#### Records supplied

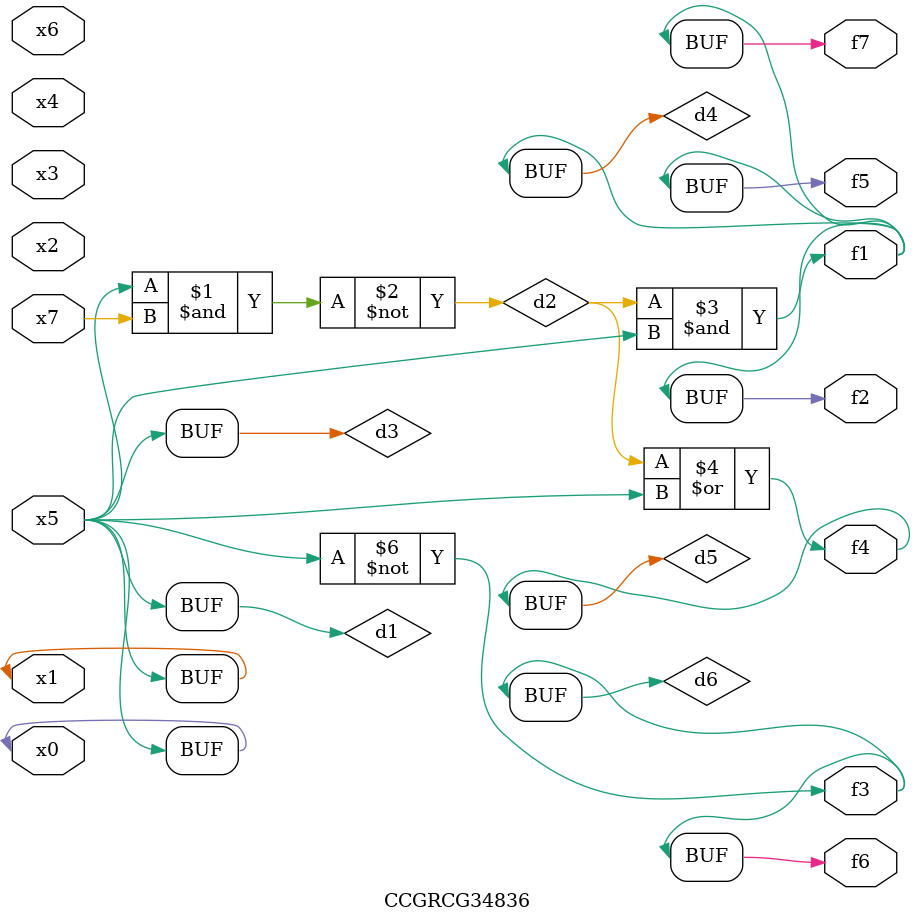
<source format=v>
module CCGRCG34836(
	input x0, x1, x2, x3, x4, x5, x6, x7,
	output f1, f2, f3, f4, f5, f6, f7
);

	wire d1, d2, d3, d4, d5, d6;

	buf (d1, x0, x5);
	nand (d2, x5, x7);
	buf (d3, x0, x1);
	and (d4, d2, d3);
	or (d5, d2, d3);
	nor (d6, d1, d3);
	assign f1 = d4;
	assign f2 = d4;
	assign f3 = d6;
	assign f4 = d5;
	assign f5 = d4;
	assign f6 = d6;
	assign f7 = d4;
endmodule

</source>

########

--- What is expected ---
Reproduce only those lines of the entries above that run from the line with "assign f3 = d6;" to the final line.

--- Written answer ---
	assign f3 = d6;
	assign f4 = d5;
	assign f5 = d4;
	assign f6 = d6;
	assign f7 = d4;
endmodule

</source>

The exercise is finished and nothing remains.